# Aim of the task
Count the lines in the entries below that contain the string "Schule", treating uppercase and lowercase as different. Reply with the number alone.

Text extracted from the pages
==*==

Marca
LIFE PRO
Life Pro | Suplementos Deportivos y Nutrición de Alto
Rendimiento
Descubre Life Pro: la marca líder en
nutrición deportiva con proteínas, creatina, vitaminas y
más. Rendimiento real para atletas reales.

==*==

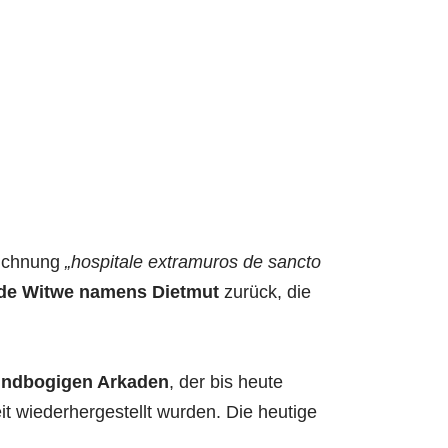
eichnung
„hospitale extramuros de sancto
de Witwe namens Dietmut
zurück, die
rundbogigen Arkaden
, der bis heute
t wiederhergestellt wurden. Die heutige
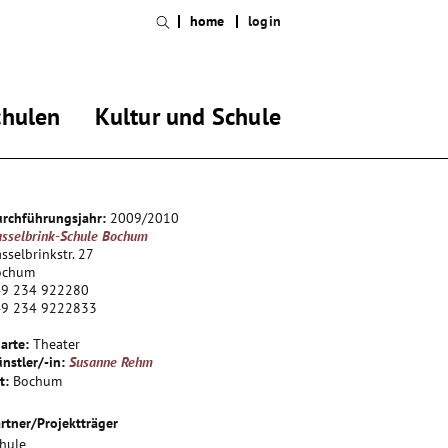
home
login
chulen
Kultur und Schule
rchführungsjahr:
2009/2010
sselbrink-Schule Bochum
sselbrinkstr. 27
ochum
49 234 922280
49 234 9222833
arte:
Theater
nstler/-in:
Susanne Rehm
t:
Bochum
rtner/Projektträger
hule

==*==

# Written reply
2